Segment Start: RECORD SET

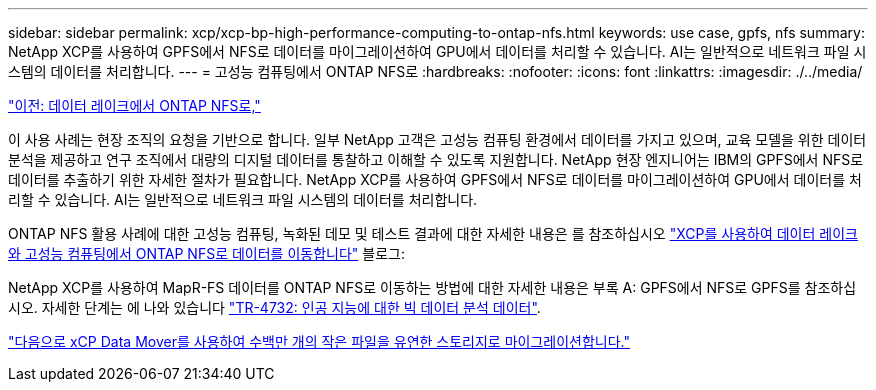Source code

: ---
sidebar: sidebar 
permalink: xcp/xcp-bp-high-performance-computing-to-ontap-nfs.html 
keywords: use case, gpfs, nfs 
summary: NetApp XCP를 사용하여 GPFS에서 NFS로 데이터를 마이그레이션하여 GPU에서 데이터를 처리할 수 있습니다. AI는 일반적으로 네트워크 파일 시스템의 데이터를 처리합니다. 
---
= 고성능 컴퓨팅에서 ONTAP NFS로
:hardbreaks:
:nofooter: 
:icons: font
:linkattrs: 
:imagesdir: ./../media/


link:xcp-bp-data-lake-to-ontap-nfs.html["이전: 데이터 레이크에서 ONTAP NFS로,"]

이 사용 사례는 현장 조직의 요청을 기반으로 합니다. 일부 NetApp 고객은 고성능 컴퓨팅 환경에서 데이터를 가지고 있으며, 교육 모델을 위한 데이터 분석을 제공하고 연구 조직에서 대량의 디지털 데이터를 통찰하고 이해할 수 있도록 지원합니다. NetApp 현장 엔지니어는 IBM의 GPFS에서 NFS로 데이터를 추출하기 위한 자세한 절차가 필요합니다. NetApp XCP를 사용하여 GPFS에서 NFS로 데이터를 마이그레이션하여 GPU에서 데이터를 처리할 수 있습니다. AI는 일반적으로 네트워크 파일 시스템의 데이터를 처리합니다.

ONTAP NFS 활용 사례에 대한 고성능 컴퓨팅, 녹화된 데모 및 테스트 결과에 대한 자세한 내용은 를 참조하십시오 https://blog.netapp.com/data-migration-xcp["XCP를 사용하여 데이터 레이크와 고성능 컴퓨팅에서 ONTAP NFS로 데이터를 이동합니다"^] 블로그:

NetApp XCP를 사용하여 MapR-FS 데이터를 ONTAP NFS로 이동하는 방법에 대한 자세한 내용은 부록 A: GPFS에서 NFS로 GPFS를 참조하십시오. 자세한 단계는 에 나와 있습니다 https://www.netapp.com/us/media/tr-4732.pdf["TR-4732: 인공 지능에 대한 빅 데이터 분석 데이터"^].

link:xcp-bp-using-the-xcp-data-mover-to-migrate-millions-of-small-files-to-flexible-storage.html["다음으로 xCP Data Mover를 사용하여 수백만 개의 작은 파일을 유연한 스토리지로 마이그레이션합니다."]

Segment End: RECORD SET

TASK ITEM ->
Can you retype every record above exactly, leaving out the pictures?

COMPLETED EXERCISE ->
Source code

: ---
sidebar: sidebar 
permalink: xcp/xcp-bp-high-performance-computing-to-ontap-nfs.html 
keywords: use case, gpfs, nfs 
summary: NetApp XCP를 사용하여 GPFS에서 NFS로 데이터를 마이그레이션하여 GPU에서 데이터를 처리할 수 있습니다. AI는 일반적으로 네트워크 파일 시스템의 데이터를 처리합니다. 
---
= 고성능 컴퓨팅에서 ONTAP NFS로
:hardbreaks:
:nofooter: 
:icons: font
:linkattrs: 
:imagesdir: ./../media/


link:xcp-bp-data-lake-to-ontap-nfs.html["이전: 데이터 레이크에서 ONTAP NFS로,"]

이 사용 사례는 현장 조직의 요청을 기반으로 합니다. 일부 NetApp 고객은 고성능 컴퓨팅 환경에서 데이터를 가지고 있으며, 교육 모델을 위한 데이터 분석을 제공하고 연구 조직에서 대량의 디지털 데이터를 통찰하고 이해할 수 있도록 지원합니다. NetApp 현장 엔지니어는 IBM의 GPFS에서 NFS로 데이터를 추출하기 위한 자세한 절차가 필요합니다. NetApp XCP를 사용하여 GPFS에서 NFS로 데이터를 마이그레이션하여 GPU에서 데이터를 처리할 수 있습니다. AI는 일반적으로 네트워크 파일 시스템의 데이터를 처리합니다.

ONTAP NFS 활용 사례에 대한 고성능 컴퓨팅, 녹화된 데모 및 테스트 결과에 대한 자세한 내용은 를 참조하십시오 https://blog.netapp.com/data-migration-xcp["XCP를 사용하여 데이터 레이크와 고성능 컴퓨팅에서 ONTAP NFS로 데이터를 이동합니다"^] 블로그:

NetApp XCP를 사용하여 MapR-FS 데이터를 ONTAP NFS로 이동하는 방법에 대한 자세한 내용은 부록 A: GPFS에서 NFS로 GPFS를 참조하십시오. 자세한 단계는 에 나와 있습니다 https://www.netapp.com/us/media/tr-4732.pdf["TR-4732: 인공 지능에 대한 빅 데이터 분석 데이터"^].

link:xcp-bp-using-the-xcp-data-mover-to-migrate-millions-of-small-files-to-flexible-storage.html["다음으로 xCP Data Mover를 사용하여 수백만 개의 작은 파일을 유연한 스토리지로 마이그레이션합니다."]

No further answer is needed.